I glance toward the office where Bash is still glued to his tablet. “Yeah, any minute now.”
“Perfect. No excuses.” She claps her hands together. “We’ll get a drink, listen to some music, maybe even flirt with strangers if you’re feeling frisky.”
“You think I remember how to do that?” I raise an eyebrow. “That’s funny. I haven’t touched a drink in so long, I’ll probably be shit-faced after one and picked up any man that can hold three seconds of eye contact.”
Demi waves a dismissive hand. “Please. Drinking and flirting are like riding a bike. You never forget, you just are a little wobbly at first. Plus, you’ll be a cheap date.”
I tell myself I long for the simple life. Lower expenses, nothing flashy. Just enough space to breathe, to work, tobe. To stepoutside and hear cicadas chitter in the heat, to know the stories behind the creaky wood floors and the chipped porcelain sink in my kitchen. No grand expectations. No risk of failure. Just a quiet, comfortable life where no one asks what the hell I’m doing with it. Or if I’m ever going to get married. That, in itself, is a palm to the face.

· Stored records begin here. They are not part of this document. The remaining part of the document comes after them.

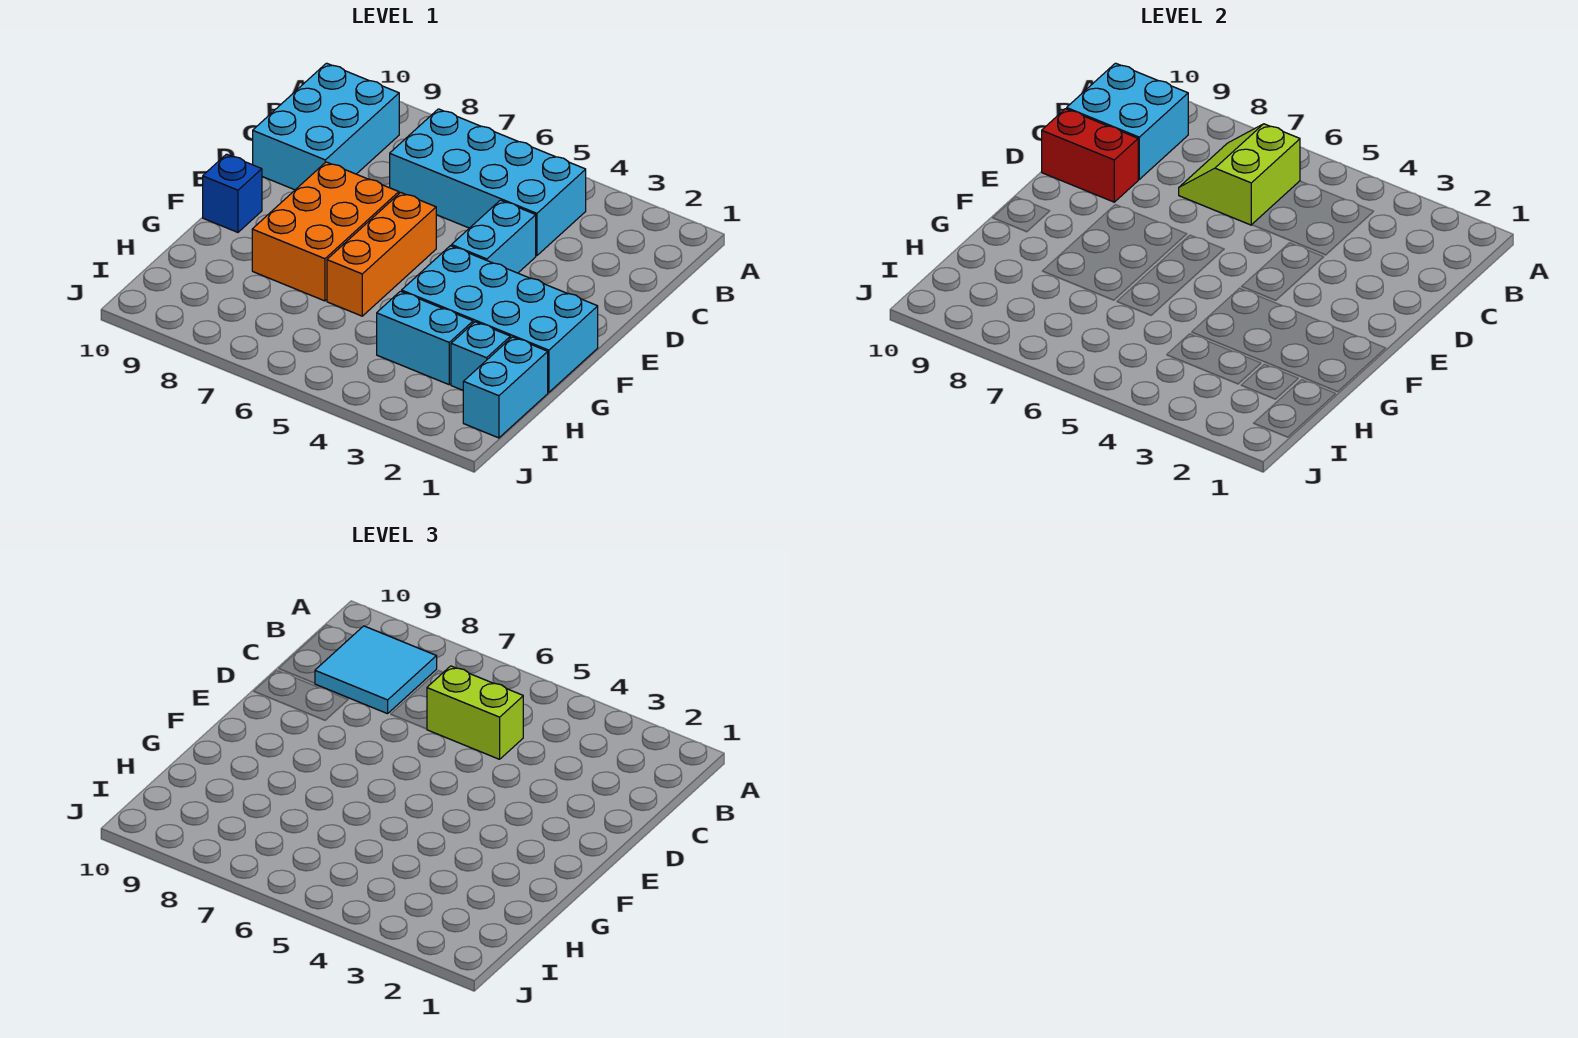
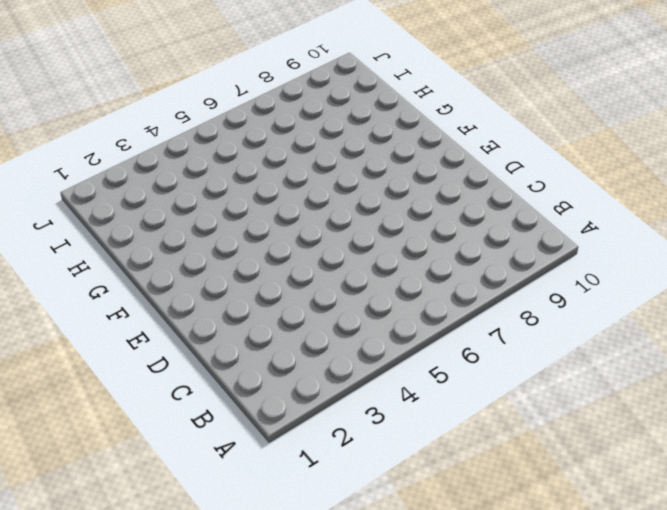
none -> cyan brick B4:C7 level 1
none -> cyan brick B9:D10 level 1
none -> cyan brick D4:E4 level 1

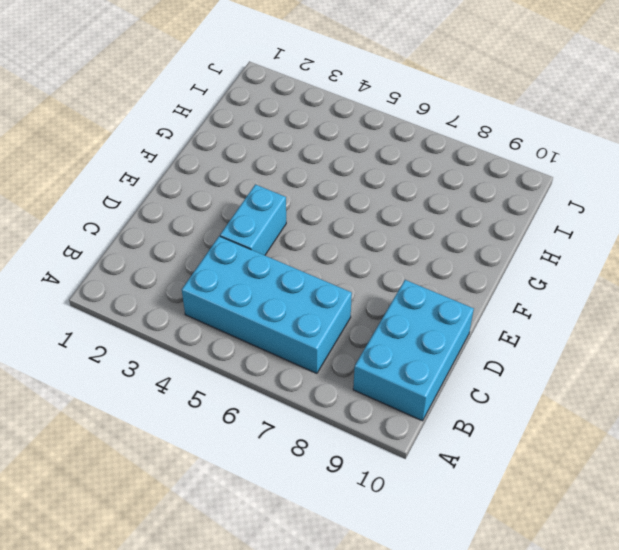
none -> orange brick E6:G6 level 1
none -> orange brick E7:G8 level 1
none -> cyan brick F1:G4 level 1

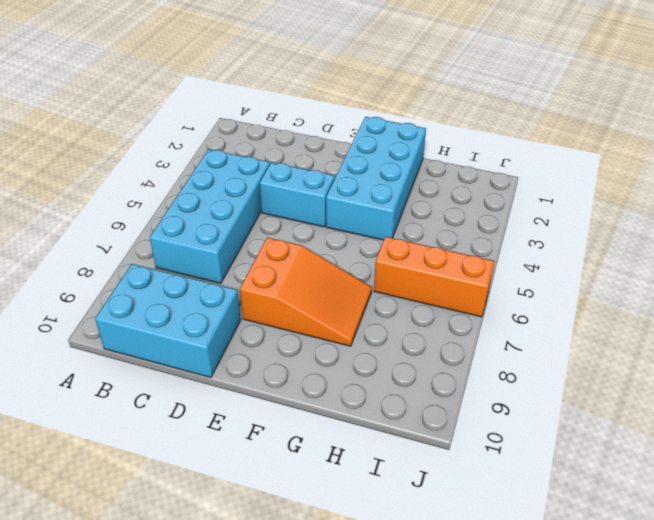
orange slope E7:G8 level 1 top E -> orange brick E7:G8 level 1
orange brick H6:J6 level 1 -> orange brick E6:G6 level 1
none -> blue brick F10 level 1
none -> cyan brick H1:I1 level 1
none -> cyan brick H2 level 1

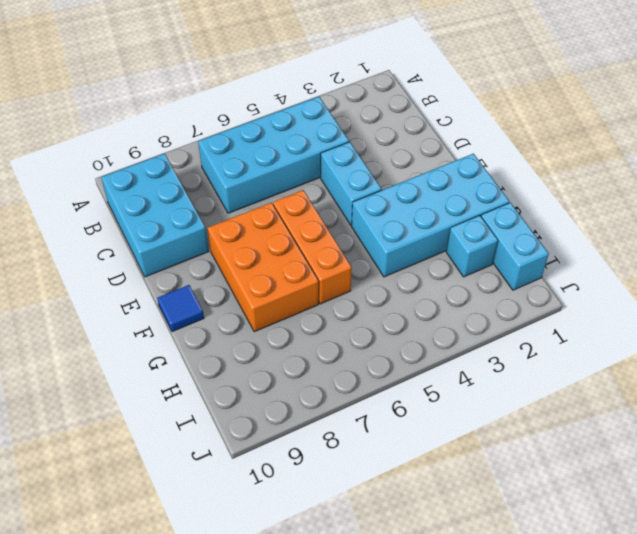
blue tile F10 level 1 -> blue brick F10 level 1
none -> cyan brick H3:H4 level 1
none -> lime slope B6:C7 level 2 top 6
none -> cyan brick B9:C10 level 2

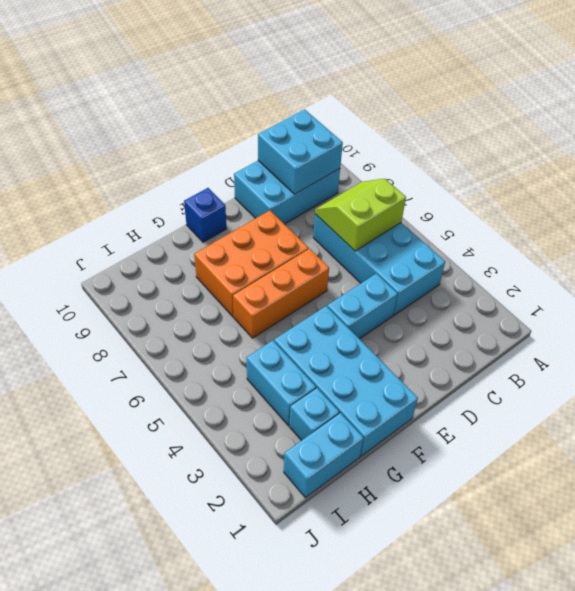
none -> red brick D9:D10 level 2
none -> cyan tile B8:C9 level 3
none -> lime brick C5:C6 level 3

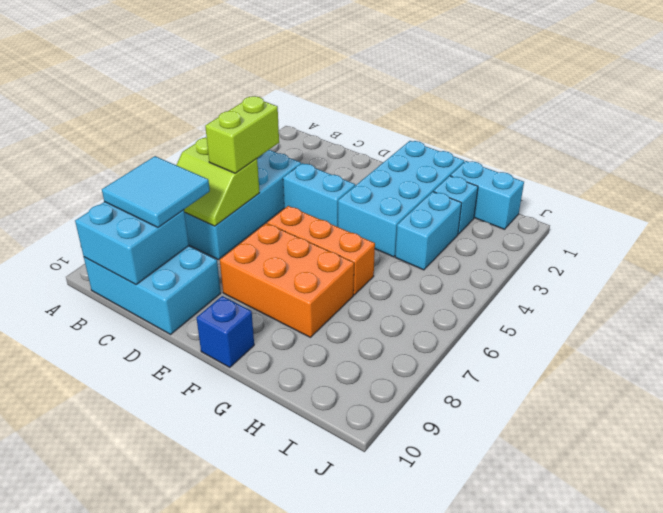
none -> red brick D9:D10 level 2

Is that longing or retreat? Am I stepping into something new, or slipping away from the person I used to be? The ambition that once burned like a wildfire has softened into embers banked beneath the surface. It might be growth, or I just stopped trying. Maybe I found peace or simply found a place to disappear. Disappearing sounds suspiciously easy these days.
This is what it is—not dust drifting across afternoon light filtering through my old windows, not the quiet thrum of a smaller life—but me, learning to rest. Soft, steady… enough.
No more chasing.
No more proving.
No more trying to fix what never wanted to be fixed.
I shake my head, but the idea of being out, of being something other than just Mom or business owner for a few hours, feels oddly appealing.